That was not quite as drastic a drop as the 10-yard difference in extra-point kicks that occurred in 1974 when the goalposts were moved from the goal line to the endline. (Click the chart to enlarge.) By 1976, the percentage of extra-point conversions plummeted below 90 percent, and it took 18 years for the kicking game to recover from that move to a success rate comparable to before the move.

Except for that recovery period, the accuracy of the extra-point kick has been 95 percent or better since the 1950s, so the 93.2 percent rate from the 2014 preseason might be a little lower than what the Competition Committee had in mind. That notwithstanding, the owners have three proposals on the table, and all of them move the spot of the snap for the kick to the 15-yard line, making for a 32-yard kick instead of the current 19-yard kick.

The first proposal is from the Patriots — Proposal 14 — that was implemented last preseason. The line of scrimmage for a run or pass remains the two-yard line. A coach may opt out of his original decision of a one- or two-point play if there is a timeout called or if a penalty occurs on the conversion attempt.

Proposal 14A is from the Competition Committee, which gives its blessing to the Patriots’ proposal with an added provision to allow the defense to score on the conversion attempt. This would introduce a completely new dimension to the conversion attempt, even though it has been a permanent fixture at the college level. Blocked kicks would continue to be playable by either team (for the offense, though, the ball has to be behind the line of scrimmage). If the defense is successful in scoring a touchdown on the conversion down, they get the two points instead.

Finally, the Eagles went a step further from the Competition Committee’s proposal to incentivize the two-point play. Proposal 14B allows for the defensive recovery, but, unlike the other two proposals, it locks coaches in to their initial decision to go for one or two points.

There is a fourth option on the table: none of the above. If 22 of the 32 owners do not agree on any one of the proposals, then the status quo prevails: the conversion snap remains at the 2, the defense is not allowed to recover, and Eagles coach Chip Kelly will still try to find a way to run a swinging gate formation on an extra point (video). There are many anomalies with the proposals that the owners should consider the none-of-the-above option:

Competition Committee chairman is suspended. The proposal from the Competition Committee will not be defended by longtime committee chairman Rich McKay. As part of the punishment assessed on the Falcons franchise for playing recorded crowd noise during home games, McKay was suspended from his influential post on the Competition Committee. Rams coach Jeff Fisher is likely to assume the leadership role for the committee, as he often has a co-leadership role with McKay. While Fisher is more than capable of presenting the committee’s proposal, the owners will not be able to question McKay during the process.
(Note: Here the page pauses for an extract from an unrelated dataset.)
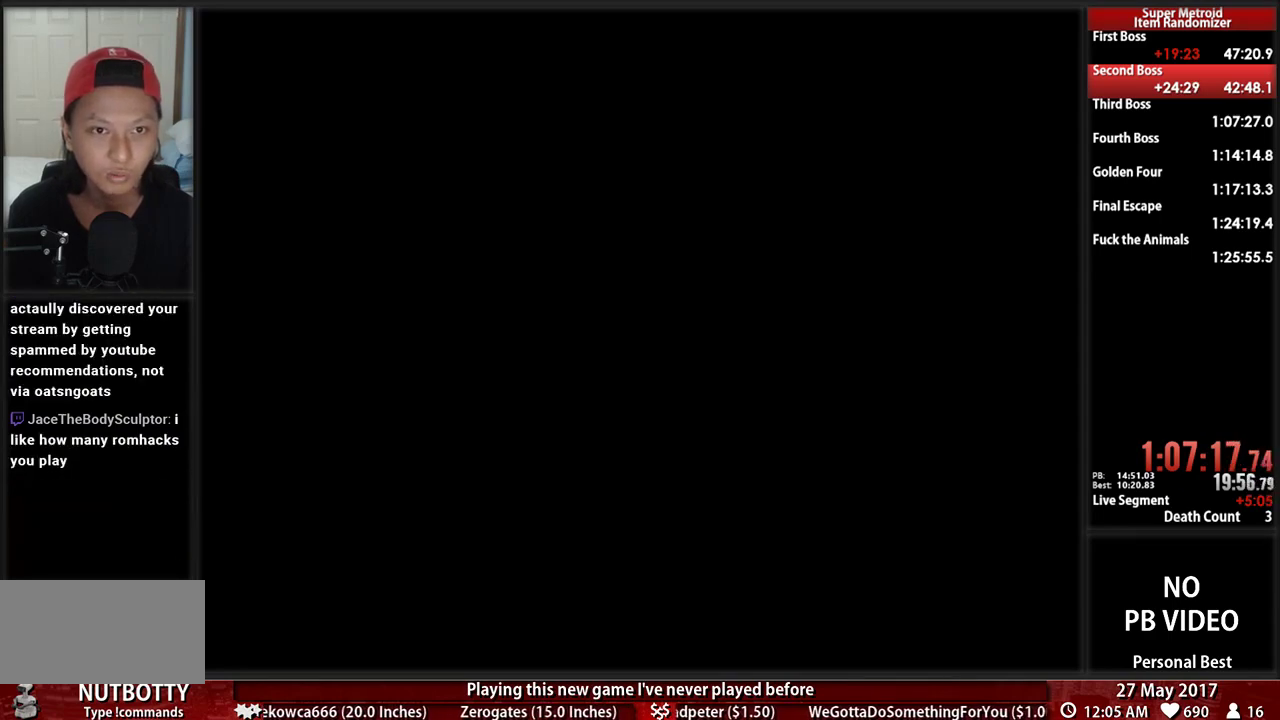
{"buttons": ["X", "L1", "DPAD_LEFT"], "events": [[17, "X", "down"], [138, "X", "up"], [207, "X", "down"], [310, "X", "up"], [414, "X", "down"]]}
Two different lines of scrimmage. All of the proposals have the run/pass option from either the 1- or 2-yard line, while maintaining the 15-yard line for the kick. Presumably the coach will inform a wing official which option he intends to attempt, although it would be obvious if the kicker is entering the field. This adds another element to the between-downs time after a touchdown. The officials certainly can handle the proper spot for the conversion attempt, but it adds another element of overhead for the crew with a running play clock.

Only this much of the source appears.